We didn't go far. We're in Durango now, blowing a night, waiting to take the train to Silverton tomorrow. Afterwards, we're gong north for a cheap night at a national campground and on to Colorado's charms and anomalies.


Anonymous said...

Hey Tom - fun stuff!

Joe & I just returned on our bikes from Co Springs. Pikes Peak riding is not to be missed.
I was out there starting my Doctoral program. The ride from MN to Co is dreadful, though...

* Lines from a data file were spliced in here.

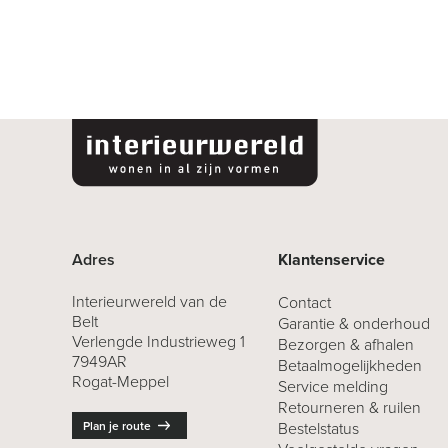
Adres
Klantenservice
Interieurwereld van de
Contact
Belt
Garantie & onderhoud
Verlengde Industrieweg 1
Bezorgen & afhalen
7949AR
Betaalmogelijkheden
Rogat-Meppel
Service melding
Retourneren
& ruilen
Plan je route
Bestelstatus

Yeah - the right wingers are rampant out there - I think its all the military. I dunno, but I found that aspect of it kinda frightening...


Anonymous said...

The desert sure looks pretty and all, but whenever I read about someone's actual trip it sounds like pure hell on earth. I know, it's a dry heat, but still there's an awful lot of it. I suppose I should visit to just see it all, but is it worth it?

T.W. Day said...

Too true. The desert is sometimes beautiful, but it is a dry, hot, uncomfortable, and incredibly large sort of beautiful. The fact is, no other place on earth has this topology, these plants, these rock formations, or these roads. If you want to see them, you have to put up with the desert. This was my grandson's first long trip, of any sort, and I didn't want to make it unnecessarily painful. He toughened up, though, and ended up enjoying several hundred miles of desert in a run.

Chris said...

Good ride report. I did some of those same roads last year, but in late May. It wasn't quite so hot. I liked the scenery around Durango. I also found grand junction a waste and rode through it.